CLAUDIO BORGHI: “EL BICHI”, UN’ADORABILE METEORA.

Arrivò a Milano nella primavera inoltrata del 1987. Una mattina di giugno andiamo a prenderlo in albergo io e il fotografo Gianni Buzzi per portarlo allo stadio e immortalarlo sul campo di San Siro, in divisa rossonera.

Il Milan gli aveva fornito maglietta, calzoncini e calzettoni. “E le scarpe?”, gli chiediamo. “No hay”, non le ho, risponde Claudio Borghi, 23 anni, appena sbarcato dall’Argentinos Juniors dove aveva giocato 55 partite e segnato 9 gol in 5 stagioni. 

Talentuoso a livelli superlativi, fantasista tecnicamente dotatissimo, dopo che Platini lo ha soprannominato “Il Picasso del calcio” lo battezzano anche erede di Maradona. Il mondo infatti lo ha conosciuto 2 anni prima, incantato dalla sua classe nella finale Intercontinentale di Tokio tra Juventus e Argentinos Juniors: grazie a un assist di Borghi gli argentini tornarono momentaneamente in vantaggio 2-1, poi Laudrup aveva pareggiato e i bianconeri avrebbero vinto ai rigori. 

Ci fermiamo in un improbabile negozio di articoli sportivi vicino alla Fiera, gli compriamo un paio di scarpe terribili almeno 3 misure più grandi del suo piede e Claudio ride per tutto il tragitto, fino al momento di indossarle: “Parecen las de un payaso… Con estas zapatillas podrás ir a esquiar… Los inventaron para los patos”, sembrano quelle di un pagliaccio… Con queste scarpe si può andare a sciare… Le hanno inventate per le anatre.

**RICHIESTA SCRITTA 1**
Nel brano su Claudio Borghi, con quale soprannome lo aveva chiamato Platini?
**RICHIESTA SCRITTA 2**
Riscrivi in forma più breve il paragrafo del brano su Borghi che comincia con «Talentuoso a livelli superlativi», conservandone i fatti principali.
**RICHIESTA SCRITTA 3**
Ricopia dal brano su Borghi, senza cambiare nulla, il tratto che va da "Il Milan gli" a "in 5 stagioni.".
Il materiale riportato più avanti non ha alcun ruolo in questo lavoro.

**ESTRATTO DEL DATASET**
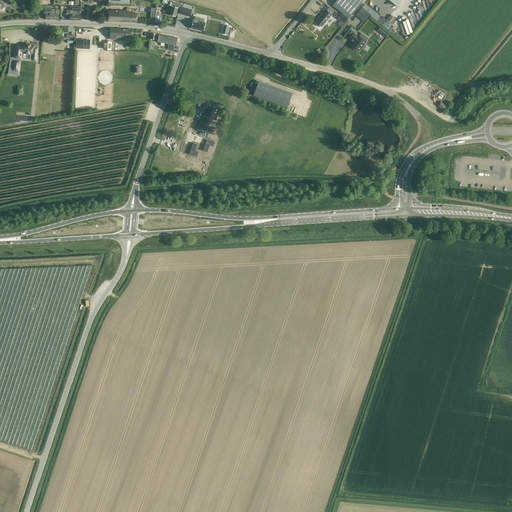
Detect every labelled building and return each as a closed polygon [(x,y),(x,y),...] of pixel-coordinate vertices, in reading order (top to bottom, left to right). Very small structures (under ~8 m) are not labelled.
[(338,0),(333,6),(337,8),(343,13),(345,15),(349,18),(363,0),(338,0)] [(171,7),(171,10),(169,15),(175,17),(178,8),(179,8),(181,4),(175,2),(173,8),(171,7)] [(45,10),(44,10),(44,14),(46,14),(46,19),(59,20),(59,14),(60,14),(60,10),(51,10),(51,6),(45,6),(45,10)] [(81,7),(73,6),(72,6),(72,10),(67,10),(66,17),(70,17),(70,20),(78,21),(78,10),(80,10),(81,7)] [(181,7),(179,14),(190,17),(192,10),(181,7)] [(318,24),(317,25),(319,27),(320,26),(322,27),(325,23),(332,15),(335,18),(338,14),(334,11),(329,7),(327,10),(326,10),(320,18),(317,23),(318,24)] [(108,10),(108,21),(136,22),(137,13),(129,13),(129,8),(126,8),(126,11),(108,10)] [(362,8),(360,10),(368,17),(369,18),(372,15),(362,8)] [(360,10),(356,15),(364,22),(368,17),(360,10)] [(342,14),(338,19),(341,21),(344,24),(348,19),(342,14)] [(381,17),(377,21),(382,25),(387,20),(383,17),(382,19),(381,17)] [(199,21),(195,20),(193,20),(191,28),(203,31),(205,23),(203,22),(204,19),(200,18),(199,21)] [(381,28),(378,31),(386,38),(389,34),(381,28)] [(110,29),(110,34),(109,40),(125,41),(125,39),(130,39),(131,30),(110,29)] [(352,30),(347,36),(351,39),(350,39),(354,43),(352,46),(352,47),(352,48),(355,50),(356,49),(359,51),(362,47),(364,49),(366,45),(365,44),(366,41),(360,36),(359,36),(359,37),(355,34),(355,33),(352,30)] [(104,43),(104,40),(105,35),(96,35),(95,43),(104,43)] [(177,38),(159,35),(158,42),(176,45),(177,38)] [(76,39),(76,49),(83,49),(90,49),(90,40),(76,39)] [(15,44),(13,58),(14,58),(20,59),(21,59),(22,54),(24,54),(30,55),(30,54),(32,55),(32,61),(31,61),(37,62),(38,47),(35,47),(35,45),(31,45),(31,44),(26,43),(26,44),(22,43),(21,45),(15,44)] [(14,60),(12,71),(18,72),(19,72),(21,61),(20,61),(14,60)] [(134,67),(135,75),(142,74),(141,66),(134,67)] [(258,81),(257,86),(253,95),(287,108),(292,94),(258,81)] [(438,106),(443,110),(446,106),(441,102),(438,106)] [(206,117),(201,115),(199,122),(200,122),(198,129),(207,133),(211,119),(212,120),(215,111),(209,109),(206,117)] [(207,140),(204,150),(208,151),(210,145),(212,145),(213,142),(207,140)] [(201,158),(202,154),(196,153),(196,150),(192,149),(191,156),(201,158)]
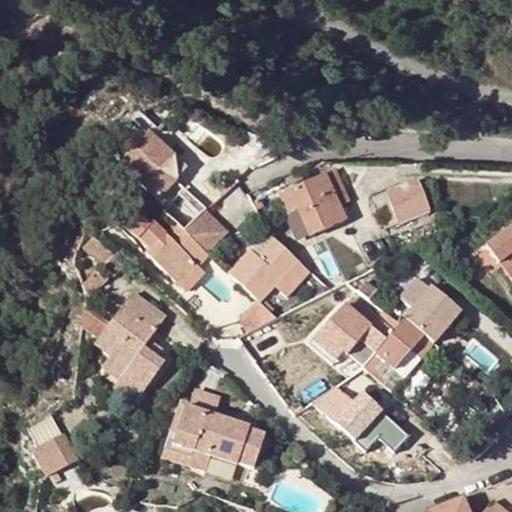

**RISPOSTA FINALE 1**
Platini lo aveva soprannominato “Il Picasso del calcio”.

**RISPOSTA FINALE 2**
Fantasista di enorme talento tecnico, Borghi fu chiamato da Platini “Il Picasso del calcio” e considerato erede di Maradona. Il mondo lo aveva scoperto due anni prima nella finale Intercontinentale di Tokio tra Juventus e Argentinos Juniors. Un suo assist riportò avanti gli argentini sul 2-1, ma Laudrup pareggiò e la Juventus vinse ai rigori.

**RISPOSTA FINALE 3**
Il Milan gli aveva fornito maglietta, calzoncini e calzettoni. “E le scarpe?”, gli chiediamo. “No hay”, non le ho, risponde Claudio Borghi, 23 anni, appena sbarcato dall’Argentinos Juniors dove aveva giocato 55 partite e segnato 9 gol in 5 stagioni.